◆ Your assignment
Quote each line of the material verbatim, without the pictures.

◆ Dataset extract
==========
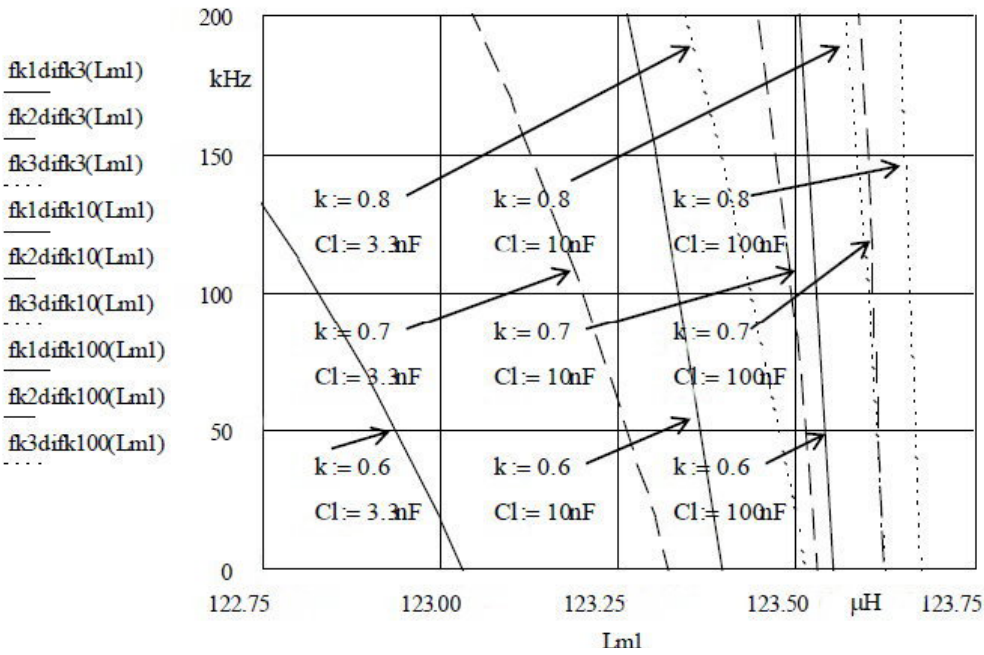
and different C . m1 L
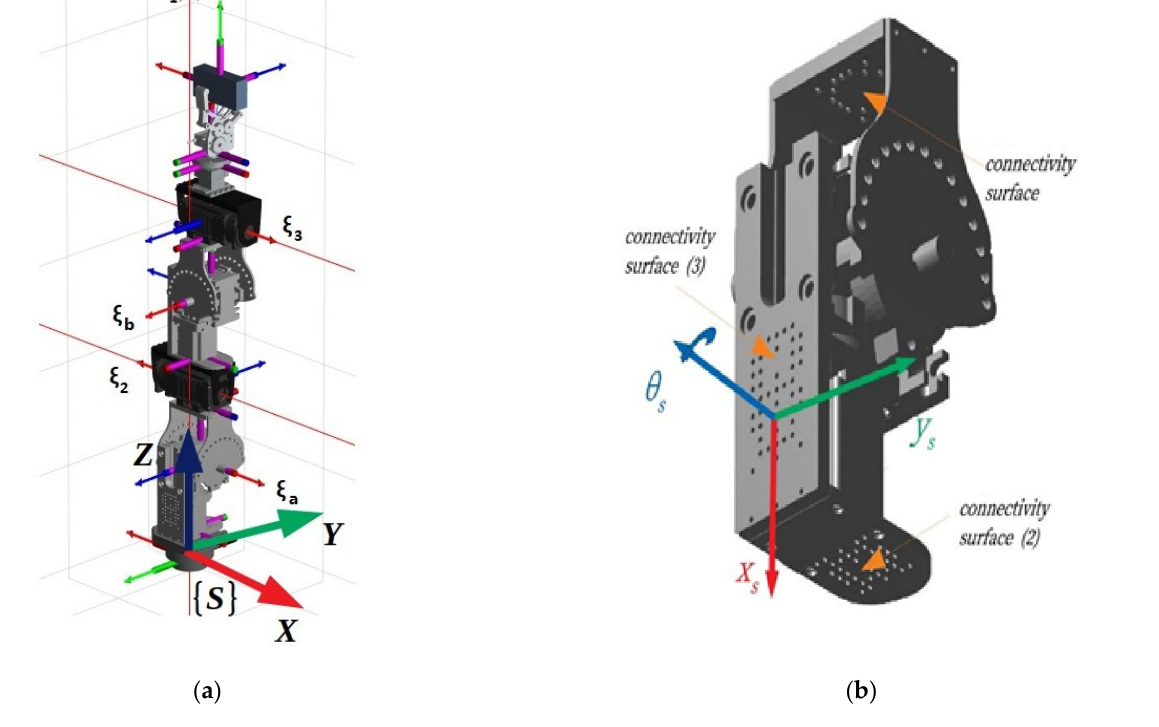
Figure 1. A CAD view of the SMM: ( a ) The structure under study; ( b ) the pseudo joint module and its respective connectivity surfaces.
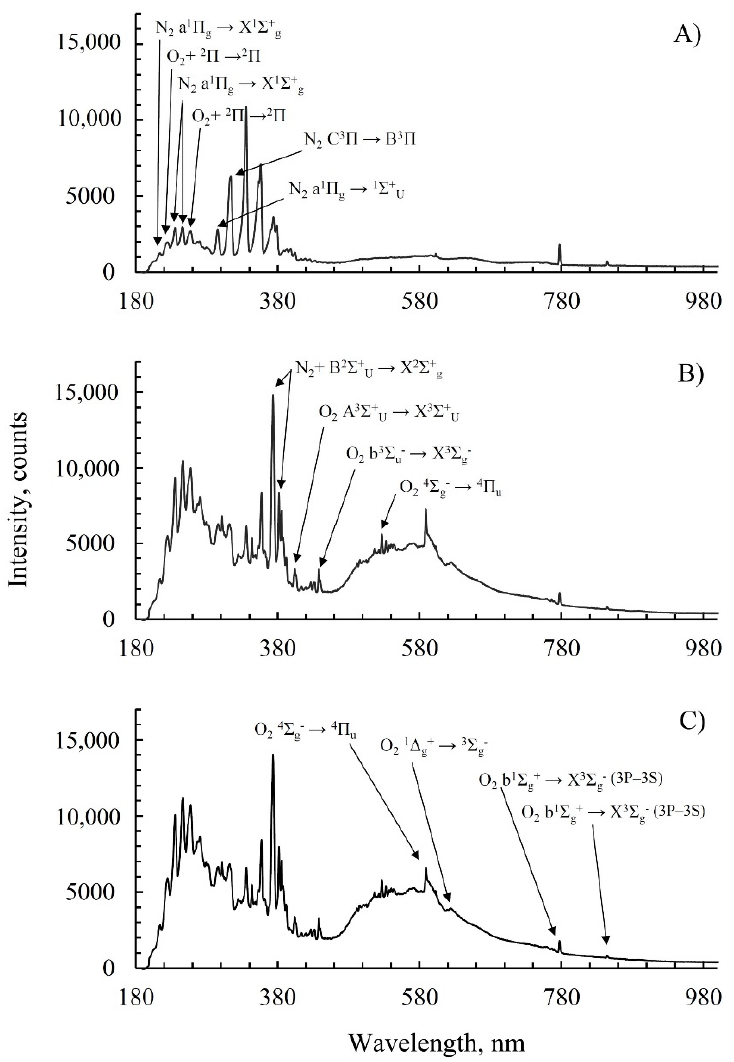
Figure 1. Emission spectrometry of air under different frequencies with the stable voltage U = 8300 V: ( A ) F = 60 kHz; ( B ) F = 180 kHz; (C) F = 220 kHz.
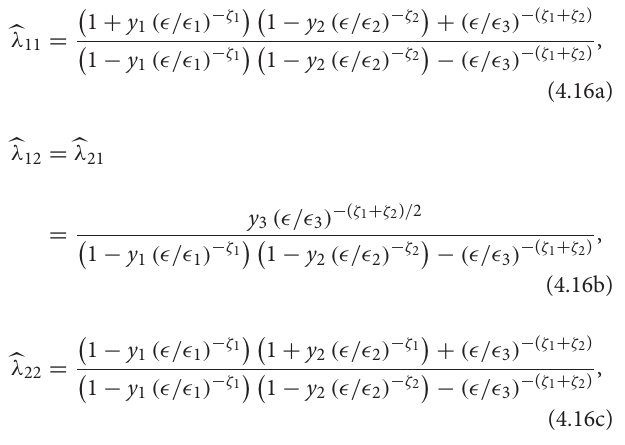
λ 11 vs ζ ln (ǫ/ǫ 1 ) for ζ 1 FIGURE 1 | Plot of ( ǫ 2 /ǫ 1 ) ζ 2 and ( ǫ 3 /ǫ 1 ) ζ 0.02. The fascinating second pole arises in certain = = b limits of the ratio of ǫ 1 to ǫ 2 and ǫ 3 . In the limit ǫ 3 classic single-particle RG.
==========
◆ Response for this exercise
and different C . m1 L
Figure 1. A CAD view of the SMM: ( a ) The structure under study; ( b ) the pseudo joint module and its respective connectivity surfaces.
Figure 1. Emission spectrometry of air under different frequencies with the stable voltage U = 8300 V: ( A ) F = 60 kHz; ( B ) F = 180 kHz; (C) F = 220 kHz.
λ 11 vs ζ ln (ǫ/ǫ 1 ) for ζ 1 FIGURE 1 | Plot of ( ǫ 2 /ǫ 1 ) ζ 2 and ( ǫ 3 /ǫ 1 ) ζ 0.02. The fascinating second pole arises in certain = = b limits of the ratio of ǫ 1 to ǫ 2 and ǫ 3 . In the limit ǫ 3 classic single-particle RG.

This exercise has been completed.